[Opening Supplied text section]

And here's the part that has really become, after all these years, the funniest thing to remember: They weren't just playing REO Speedwagon, or just a particular album by REO Speedwagon. Or barely even a particular song.

For some reason, they were obsessed with this talking intro to REO's at-that-time biggest hit, "Ridin' the Storm Out." Over and over, they would lift the needle, and back the record up to Kevin Cronin saying "You gotta keep everybody together, keep everybody warm, and keep RIDIN' THE STORM OUT." which was followed by this air-raid siren sound leading into the song and then — needle lifts, maniacal laughter from by new stepbrothers and friends — and then — Kevin Cronin saying "keep everybody together, keep everybody warm, and keep RIDIN' THE STORM OUT." which was followed by this air-raid siren sound leading into the song and then — needle lifts, maniacal laughter from by new stepbrothers and friends — and then — etc. etc. etc.

In fact, it's a lot like this.

I was some combination of puzzled and deeply irritated. I didn't know how to be furious yet. I did hate that this was happening and couldn't figure out how MY Styx odyssey had turned into this cacophony of lesser rock. In the basement of MY Aunt and Uncle, even.

All these years later, it's more of a fond memory — albeit a slightly masochistic one — to keep. I don't really hold it against my stepbrothers (much), and I'm left with this snippet of classic rock, this Kevin Cronin intro.

Oddly, it's never left me. And lately, I've actually been trying to track it down. I want to see how close my recollection of the words is. They're pretty close based on this search and this search — but I can't seem to find the infamous album. It's not "You Get What You Play For," although I would have BET MONEY that it was. At least it's not the digital version.

[Closing Supplied text section]
[Opening Record extracts section]

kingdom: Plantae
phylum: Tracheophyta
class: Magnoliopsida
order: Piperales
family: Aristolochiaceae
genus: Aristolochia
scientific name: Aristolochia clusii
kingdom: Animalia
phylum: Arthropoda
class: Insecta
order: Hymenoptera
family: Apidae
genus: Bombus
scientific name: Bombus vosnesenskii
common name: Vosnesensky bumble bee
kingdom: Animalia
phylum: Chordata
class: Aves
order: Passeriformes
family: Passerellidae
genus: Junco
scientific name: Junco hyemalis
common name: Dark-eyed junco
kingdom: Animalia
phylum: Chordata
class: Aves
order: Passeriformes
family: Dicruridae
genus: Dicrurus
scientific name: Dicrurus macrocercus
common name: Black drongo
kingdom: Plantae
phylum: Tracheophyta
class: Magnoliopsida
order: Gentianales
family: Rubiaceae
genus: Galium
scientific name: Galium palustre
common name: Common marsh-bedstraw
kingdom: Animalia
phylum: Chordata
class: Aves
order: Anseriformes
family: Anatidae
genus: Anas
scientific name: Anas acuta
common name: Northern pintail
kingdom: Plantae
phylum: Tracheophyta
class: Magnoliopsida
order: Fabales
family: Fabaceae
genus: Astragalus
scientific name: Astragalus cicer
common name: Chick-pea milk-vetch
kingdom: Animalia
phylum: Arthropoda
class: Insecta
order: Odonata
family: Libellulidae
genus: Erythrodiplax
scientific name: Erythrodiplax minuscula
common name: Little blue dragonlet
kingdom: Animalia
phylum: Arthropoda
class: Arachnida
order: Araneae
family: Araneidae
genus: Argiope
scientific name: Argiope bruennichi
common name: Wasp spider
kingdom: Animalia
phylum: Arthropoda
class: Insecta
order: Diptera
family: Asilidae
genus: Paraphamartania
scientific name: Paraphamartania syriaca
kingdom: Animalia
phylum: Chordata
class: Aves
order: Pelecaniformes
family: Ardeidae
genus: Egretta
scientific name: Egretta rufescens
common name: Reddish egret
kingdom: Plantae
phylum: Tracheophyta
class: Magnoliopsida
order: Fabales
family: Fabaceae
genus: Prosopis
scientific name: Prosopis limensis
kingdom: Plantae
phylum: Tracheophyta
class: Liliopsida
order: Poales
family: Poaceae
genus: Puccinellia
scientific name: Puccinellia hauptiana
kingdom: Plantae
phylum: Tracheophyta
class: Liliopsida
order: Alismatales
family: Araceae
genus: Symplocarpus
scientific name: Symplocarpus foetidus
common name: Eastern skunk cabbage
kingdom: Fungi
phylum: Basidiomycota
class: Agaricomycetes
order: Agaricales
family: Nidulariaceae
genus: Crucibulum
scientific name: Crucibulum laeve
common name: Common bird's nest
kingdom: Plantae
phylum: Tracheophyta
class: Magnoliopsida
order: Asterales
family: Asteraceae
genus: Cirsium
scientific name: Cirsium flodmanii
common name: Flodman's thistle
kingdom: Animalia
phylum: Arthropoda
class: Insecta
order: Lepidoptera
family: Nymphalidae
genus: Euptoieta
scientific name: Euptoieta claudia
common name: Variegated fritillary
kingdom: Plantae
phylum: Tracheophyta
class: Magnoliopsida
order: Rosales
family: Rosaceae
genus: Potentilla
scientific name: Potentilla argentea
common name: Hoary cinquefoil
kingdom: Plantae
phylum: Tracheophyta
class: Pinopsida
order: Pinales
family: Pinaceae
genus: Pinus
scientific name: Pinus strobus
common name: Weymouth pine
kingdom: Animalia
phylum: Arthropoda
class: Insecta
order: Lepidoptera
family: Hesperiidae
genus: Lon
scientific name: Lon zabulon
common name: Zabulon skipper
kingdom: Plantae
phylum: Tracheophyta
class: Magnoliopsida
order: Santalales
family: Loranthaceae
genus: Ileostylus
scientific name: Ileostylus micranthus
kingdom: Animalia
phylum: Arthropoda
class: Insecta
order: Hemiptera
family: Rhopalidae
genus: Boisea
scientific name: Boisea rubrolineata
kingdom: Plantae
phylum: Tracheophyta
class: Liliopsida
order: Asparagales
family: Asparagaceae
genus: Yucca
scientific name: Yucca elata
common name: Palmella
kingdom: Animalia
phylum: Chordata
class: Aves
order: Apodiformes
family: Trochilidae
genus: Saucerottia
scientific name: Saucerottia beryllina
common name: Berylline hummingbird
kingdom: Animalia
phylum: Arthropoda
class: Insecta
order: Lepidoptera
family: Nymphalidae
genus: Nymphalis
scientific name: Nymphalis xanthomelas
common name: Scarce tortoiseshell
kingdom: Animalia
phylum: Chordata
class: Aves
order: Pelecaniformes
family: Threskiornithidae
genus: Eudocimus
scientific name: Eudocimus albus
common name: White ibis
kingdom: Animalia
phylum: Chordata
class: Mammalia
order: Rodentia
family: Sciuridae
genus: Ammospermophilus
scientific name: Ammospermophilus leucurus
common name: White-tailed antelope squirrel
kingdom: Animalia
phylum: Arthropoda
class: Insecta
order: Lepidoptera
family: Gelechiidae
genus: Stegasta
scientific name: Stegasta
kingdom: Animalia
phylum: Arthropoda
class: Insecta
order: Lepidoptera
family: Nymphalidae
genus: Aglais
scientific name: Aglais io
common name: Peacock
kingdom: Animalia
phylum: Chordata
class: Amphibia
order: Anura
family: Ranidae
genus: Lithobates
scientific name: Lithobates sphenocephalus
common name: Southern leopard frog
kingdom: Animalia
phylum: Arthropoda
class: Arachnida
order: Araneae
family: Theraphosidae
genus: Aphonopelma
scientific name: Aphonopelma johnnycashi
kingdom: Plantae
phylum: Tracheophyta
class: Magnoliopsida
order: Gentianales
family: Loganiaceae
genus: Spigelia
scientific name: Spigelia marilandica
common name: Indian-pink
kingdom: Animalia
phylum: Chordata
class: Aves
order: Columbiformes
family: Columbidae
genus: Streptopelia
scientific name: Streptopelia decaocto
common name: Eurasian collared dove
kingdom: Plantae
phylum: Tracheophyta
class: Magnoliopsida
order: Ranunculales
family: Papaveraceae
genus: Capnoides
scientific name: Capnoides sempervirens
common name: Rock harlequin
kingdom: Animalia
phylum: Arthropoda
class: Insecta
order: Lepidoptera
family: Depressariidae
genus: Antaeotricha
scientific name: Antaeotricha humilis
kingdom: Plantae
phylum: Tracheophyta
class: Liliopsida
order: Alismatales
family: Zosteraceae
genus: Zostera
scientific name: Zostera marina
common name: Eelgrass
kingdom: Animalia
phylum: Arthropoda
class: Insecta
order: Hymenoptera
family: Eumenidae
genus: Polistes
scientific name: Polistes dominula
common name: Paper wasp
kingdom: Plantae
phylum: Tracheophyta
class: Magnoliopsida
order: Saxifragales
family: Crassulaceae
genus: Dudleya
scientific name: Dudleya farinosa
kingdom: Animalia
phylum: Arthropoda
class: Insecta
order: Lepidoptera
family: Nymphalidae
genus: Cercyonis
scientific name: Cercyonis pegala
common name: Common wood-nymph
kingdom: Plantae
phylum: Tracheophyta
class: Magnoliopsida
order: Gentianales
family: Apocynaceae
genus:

[Closing Record extracts section]

## What you have to do:
In the recollection of the REO Speedwagon record, who speaks the talking intro that gets replayed over and over?

## Answer for this exercise:
Kevin Cronin